Cardiogenic and Noncardiogenic Pulmonary Edema
Cardiogenic pulmonary edema (caused by increased hydrostatic pressure in the alveoli), often secondary to hypervolemia, and noncardiogenic pulmonary edema (caused by damage to the membranes of the alveoli), also known as acute respiratory distress syndrome (ARDS), have different underlying causes and require different treatment approaches. The two conditions may present similar symptoms, and both are common in the critical care setting. When physical examination and noninvasive tests do not provide a definitive distinction, pulmonary capillary wedge pressure is often used to distinguish between the two, but results may be difficult to interpret in patients with pulmonary artery hypertension related to other conditions. Additionally, patients may have a combination of both conditions; increased hydrostatic pressure does not rule out damage to the alveoli. The relationship between blood volume and wedge pressures seems at best weak, with no correlation to central venous pressures (25).

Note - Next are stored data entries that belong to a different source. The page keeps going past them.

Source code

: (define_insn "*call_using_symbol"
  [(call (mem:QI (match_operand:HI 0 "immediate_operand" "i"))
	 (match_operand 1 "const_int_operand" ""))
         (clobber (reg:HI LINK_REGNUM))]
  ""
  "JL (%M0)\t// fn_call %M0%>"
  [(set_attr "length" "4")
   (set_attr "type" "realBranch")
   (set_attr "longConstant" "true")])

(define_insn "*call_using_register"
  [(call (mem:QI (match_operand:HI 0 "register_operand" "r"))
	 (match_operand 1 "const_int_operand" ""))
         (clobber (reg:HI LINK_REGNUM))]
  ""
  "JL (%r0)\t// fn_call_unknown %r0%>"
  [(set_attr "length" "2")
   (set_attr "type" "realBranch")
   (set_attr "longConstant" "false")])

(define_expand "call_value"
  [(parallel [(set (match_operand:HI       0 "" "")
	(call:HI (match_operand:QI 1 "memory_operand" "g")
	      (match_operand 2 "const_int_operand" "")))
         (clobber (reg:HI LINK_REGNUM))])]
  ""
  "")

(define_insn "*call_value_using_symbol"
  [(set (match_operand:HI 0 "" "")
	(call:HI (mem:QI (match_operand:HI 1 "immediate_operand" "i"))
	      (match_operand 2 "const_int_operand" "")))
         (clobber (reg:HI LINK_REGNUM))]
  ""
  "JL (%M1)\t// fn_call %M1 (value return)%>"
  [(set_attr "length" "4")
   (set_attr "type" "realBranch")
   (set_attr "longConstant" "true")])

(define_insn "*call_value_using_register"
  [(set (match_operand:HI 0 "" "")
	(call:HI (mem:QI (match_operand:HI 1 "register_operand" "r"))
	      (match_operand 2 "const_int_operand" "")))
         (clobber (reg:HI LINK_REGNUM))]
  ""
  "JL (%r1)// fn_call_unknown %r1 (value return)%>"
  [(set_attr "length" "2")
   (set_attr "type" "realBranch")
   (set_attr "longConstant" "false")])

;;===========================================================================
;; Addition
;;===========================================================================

Blood volume measurement, by detecting the presence or absence of hypervolemia, can be used in the differential diagnosis of cardiogenic and noncardiogenic pulmonary edema, especially in patients known to have pulmonary hypertension from other causes and in patients for whom invasive PAC is not desirable.
Hypervolemia is more likely to be present in a patient with cardiogenic pulmonary edema, while noncardiogenic pulmonary edema may develop in a patient with normovolemia or hypovolemia. However, because both conditions may coexist, hypervolemia does not rule out ARDS. These conditions must also be reviewed in the context of evaluating albumin, as hypoalbuminemia by itself will predispose to pulmonary edema. There have been documented cases of cardiac patients with pulmonary edema and hypoalbuminemia who are hypovolemic. Such patients need to be treated with 25% albumin and not treated with diuretics. The assumption that all patients with pulmonary edema and cardiac disease are hypervolemic may lead to inappropriate diuretic treatment.
Key Points
- While fluid resuscitation and blood volume management have long been mainstays in critical care, evaluation of blood volume has traditionally relied on assessment of the patient’s clinical condition, which is often misleading, and surrogate measurements to estimate volume status, which are often inaccurate.
- Blood volume measurement has been traditionally difficult to estimate in critically ill patients, and the clinical utilization of rapid semi-automated radioisotopic blood volume measurement has shown to improve accuracy of that measurement.
- On the simplest level, blood volume measurement results can be used as an alternative guide to improve accuracy when estimating volume status.